From preventive to restorative veterinary dental health care and surgery, our Montecito Veterinary Center vets in Santa Rosa are here to provide compassionate care for your cat's or dog's oral health issues.
Comprehensive Dental Care for Cats & Dogs
Routine dental care is a critical component of cats' and dogs' oral and overall health, but most of pets don't get the oral hygiene care they need to keep their teeth and gums healthy.
At Montecito Veterinary Center in Santa Rosa, we provide complete veterinary dentistry for your pet, from basics such as dental exams, teeth cleanings and polishing to dental x-rays.
We are also passionate about dental health education about home dental care for pet owners.
Pet Teeth Cleaning & Exams
At least once every year, your pet should come to see us for a dental exam. Cats and dogs who are more prone to dental health issues than others may need to see the vet more often.
The vets at Montecito Veterinary Center can assess, diagnose and treat oral health problems in cats and dogs.
If you notice any of the following symptoms in your pet, it's time for a dental checkup.
- Tartar buildup
- Bad breath
- Loose and/or broken teeth
- Discolored teeth
- Bleeding from the mouth
- Pain or swelling in or around the mouth
- Reduced appetite or refusal to eat
- Abnormal chewing, drooling, or dropping food from the mouth
- Extra teeth or retained baby teeth
Before the exam, the vet will complete a thorough pre-anesthetic physical assessment.
If necessary, blood and urine analyses may be performed to ensure it's safe for your pet to have anesthesia. Additional diagnostics, such as chest radiographs or an ECG may also be required.
Once your pet is under anesthesia, we will perform a complete oral examination (tooth by tooth) and charting.
Next, we will clean and polish the teeth (including under the gum line) and take x-rays, if required. If the vet discovers advanced periodontal disease, a treatment plan will be developed and discussed with you.
During your visits to our hospital, we will discuss implementing teeth brushing at home. We can also recommend products to help improve your pet's oral health.
FAQs About Pet Dental Care
Here are some of the most frequently asked questions from our patients about pet dental care.
- Why do pets need their teeth cleaned?
If your pet has poor oral health, he or she is at higher risk for tooth decay and periodontal disease.
Similar to humans, when animals eat plaque sticks to their teeth and may build up into tartar if not brushed away on a regular basis.
This can result in infections in the mouth, tooth decay, loose or missing teeth, and periodontal disease. That's why regular dental care is critical to preventing disease or painful symptoms in the gums, for both cats and dogs.
- How can I tell if my pet has oral hygiene issues?
Did you know your pet may behave differently if they have oral health issues? They may paw at their mouth or teeth, or drool excessively (and the drool may contain blood or pus). They may also stop grooming sufficiently, grind their teeth or yawn excessively.

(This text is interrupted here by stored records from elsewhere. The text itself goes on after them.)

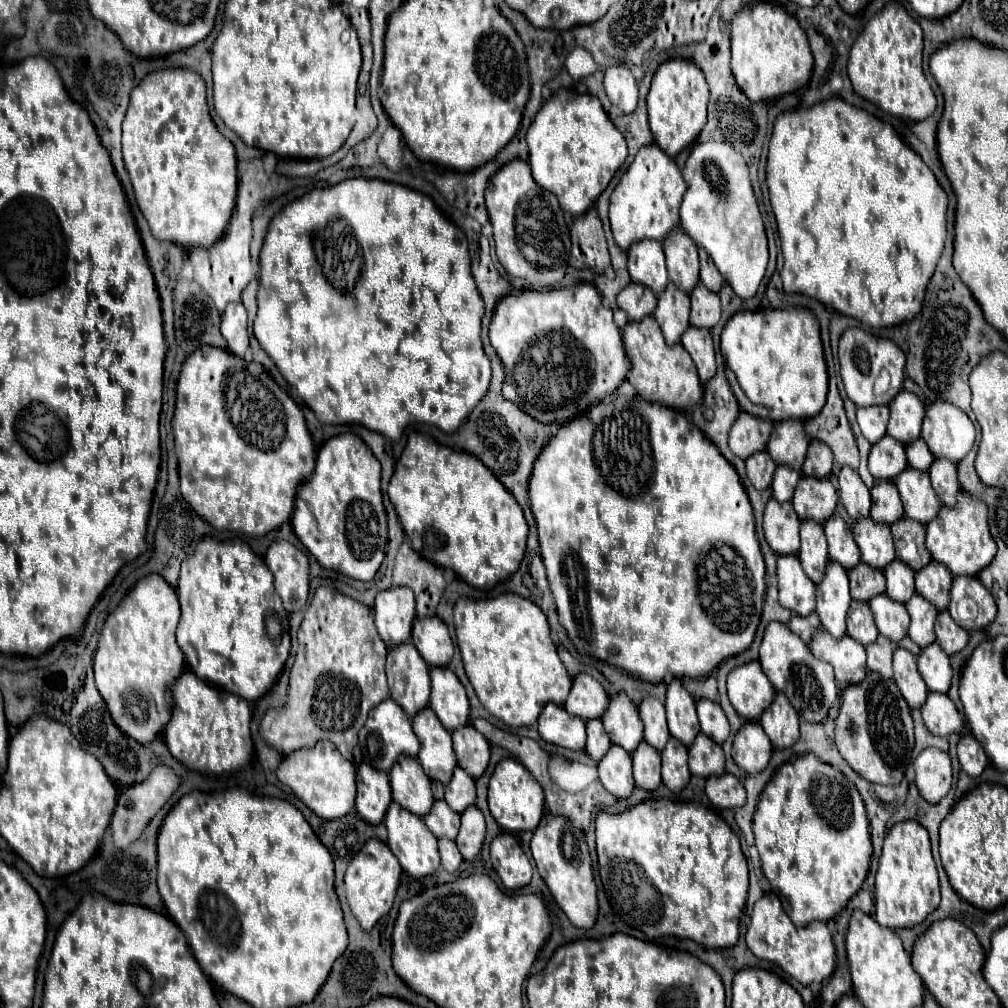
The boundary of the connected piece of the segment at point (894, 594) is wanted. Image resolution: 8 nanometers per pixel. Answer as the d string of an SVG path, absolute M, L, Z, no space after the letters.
M900 559L892 561L892 565L888 565L888 569L884 569L886 573L886 595L898 603L906 603L914 593L914 571Z

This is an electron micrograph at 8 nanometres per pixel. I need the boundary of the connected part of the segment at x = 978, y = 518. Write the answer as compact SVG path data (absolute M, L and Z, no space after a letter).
M960 491L954 507L942 505L936 519L926 525L926 547L932 557L944 563L954 575L978 575L978 571L996 555L996 543L990 535L988 509L984 501Z

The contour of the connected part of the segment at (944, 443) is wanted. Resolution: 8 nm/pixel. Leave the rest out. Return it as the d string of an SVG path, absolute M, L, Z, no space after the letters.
M934 401L926 407L922 437L934 457L958 463L974 445L974 425L968 415L952 403Z

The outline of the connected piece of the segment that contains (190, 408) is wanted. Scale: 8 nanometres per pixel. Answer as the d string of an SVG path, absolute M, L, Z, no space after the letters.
M204 345L204 349L196 349L196 353L186 357L186 361L182 365L182 371L180 371L180 377L178 377L176 411L174 411L174 417L172 417L172 431L174 431L174 449L176 449L176 457L178 457L182 497L214 529L218 529L218 531L240 531L240 533L250 535L250 537L262 537L264 533L270 533L270 531L278 529L284 521L290 519L292 509L294 509L296 489L298 489L300 481L312 473L312 465L316 461L316 449L314 449L312 437L308 433L304 413L292 401L292 397L276 385L276 381L264 371L262 365L246 363L244 359L230 353L228 349L212 349L210 345Z

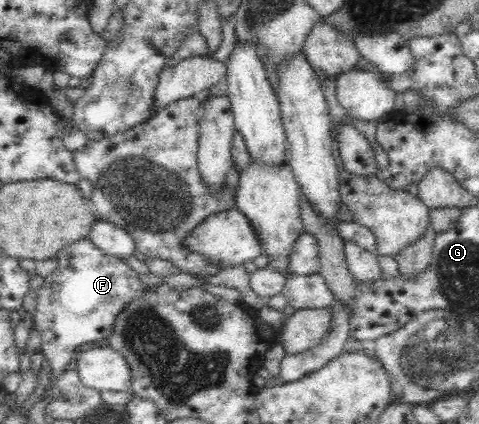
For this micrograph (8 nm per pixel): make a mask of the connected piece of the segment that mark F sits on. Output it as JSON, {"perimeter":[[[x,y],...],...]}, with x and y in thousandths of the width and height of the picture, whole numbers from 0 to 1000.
{"perimeter":[[[175,561],[134,580],[119,597],[123,625],[115,639],[102,644],[88,672],[77,682],[77,731],[73,743],[73,774],[86,790],[88,816],[84,833],[100,844],[109,861],[106,899],[113,901],[140,873],[138,861],[150,866],[159,835],[167,823],[190,814],[215,811],[234,785],[234,757],[251,729],[292,700],[301,682],[313,682],[307,670],[296,670],[284,651],[284,642],[259,618],[259,613],[225,601],[196,580],[188,566]]]}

Other symptoms of oral health problems include tooth discoloration, bad breath, and swollen gums. Some pets may even suffer from pain that keeps them from eating. You can read more about symptoms to the left under Pet Teeth Cleaning & Exams.

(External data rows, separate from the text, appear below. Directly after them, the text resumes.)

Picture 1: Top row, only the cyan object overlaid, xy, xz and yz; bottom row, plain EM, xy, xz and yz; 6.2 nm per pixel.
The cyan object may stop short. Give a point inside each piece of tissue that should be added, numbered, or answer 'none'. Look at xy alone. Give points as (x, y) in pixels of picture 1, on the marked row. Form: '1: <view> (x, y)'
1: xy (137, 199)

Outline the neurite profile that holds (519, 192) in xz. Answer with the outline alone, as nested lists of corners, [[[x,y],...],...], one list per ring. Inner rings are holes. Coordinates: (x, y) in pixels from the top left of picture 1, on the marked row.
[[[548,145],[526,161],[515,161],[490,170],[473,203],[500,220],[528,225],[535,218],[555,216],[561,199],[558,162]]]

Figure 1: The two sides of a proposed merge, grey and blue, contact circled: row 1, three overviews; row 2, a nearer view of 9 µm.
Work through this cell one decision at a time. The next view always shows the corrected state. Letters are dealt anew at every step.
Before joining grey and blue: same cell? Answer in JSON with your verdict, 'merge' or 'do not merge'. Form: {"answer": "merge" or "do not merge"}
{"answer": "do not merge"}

- What long-term problems can poor oral health potentially cause in my pet?
Besides causing problems ranging from cavities and bad breath to severe periodontal disease, oral health issues and conditions can lead to disease in the liver, kidney, heart and other areas throughout your pet's body.

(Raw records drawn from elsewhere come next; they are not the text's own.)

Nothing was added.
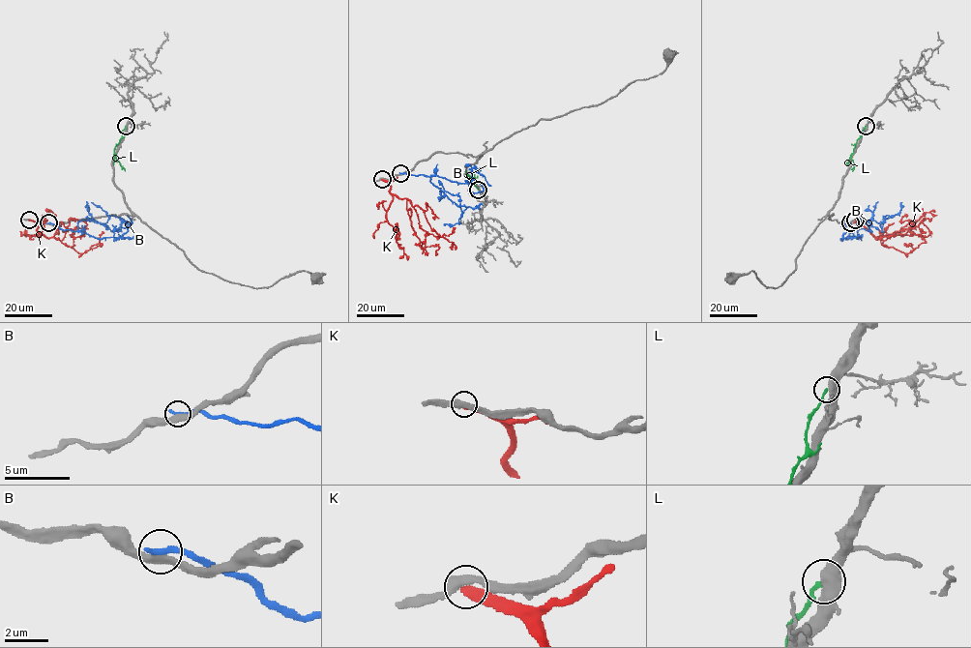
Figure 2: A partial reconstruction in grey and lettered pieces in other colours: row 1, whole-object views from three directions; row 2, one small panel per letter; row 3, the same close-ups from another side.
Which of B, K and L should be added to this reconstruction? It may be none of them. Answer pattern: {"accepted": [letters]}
{"accepted": []}

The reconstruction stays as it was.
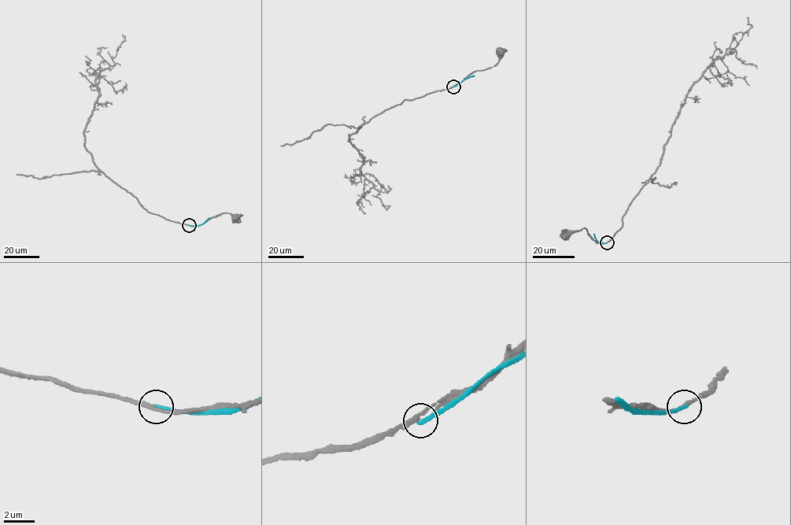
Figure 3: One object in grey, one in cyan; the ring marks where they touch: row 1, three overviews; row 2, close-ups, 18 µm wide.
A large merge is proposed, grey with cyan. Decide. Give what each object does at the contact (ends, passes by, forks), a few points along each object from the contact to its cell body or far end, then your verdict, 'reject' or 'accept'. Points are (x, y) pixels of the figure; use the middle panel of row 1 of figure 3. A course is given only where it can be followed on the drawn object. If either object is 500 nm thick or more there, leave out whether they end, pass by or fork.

Cysts or tumors may develop. Your pet may also not feel well in general (if you've ever had a toothache, you know how it can affect your mood!). In addition, diseases related to oral health conditions can shorten the lifespan of your pet and cause significant pain.
This is why regular dental care is so essential to animals' physical health and wellbeing.
- What happens during a pet tooth cleaning appointment?
During your pet's regular oral exam, the vet will inspect his or her mouth to spot any oral health conditions or symptoms requiring treatment.
The vet will clean tartar and debris from your dog's or cat's teeth. If gingivitis, cavities, or other conditions need to be addressed, the vet will review these and provide advice on which actions should be taken.
In some cases, surgery will be needed to treat serious issues. Your pet will be provided anesthesia before the dental procedure to ensure they do not experience any pain and are comfortable. However, special care will be required following surgery.
If you notice any of these symptoms in the last question or those to the left listed under Pet Teeth Cleaning & Exams, schedule a dental care appointment with us for your cat or dog.
- What should I do at home to keep my pet’s teeth clean between dental appointments?
At home, brush your pet's teeth regularly and provide dental chew toys to help remove plaque.
Do not allow them to chew on things that will damage their teeth, such as objects, toys, or bones that are too hard. Always contact your vet with any questions or concerns you may have about your pet's oral health.
Veterinary Dentistry: Anesthesia & Your Pet's Oral Health
Cats and dogs often react to dental procedures by struggling. To put less stress on animals, we provide anesthesia to all patients. This also allows us to x-ray their mouth as required.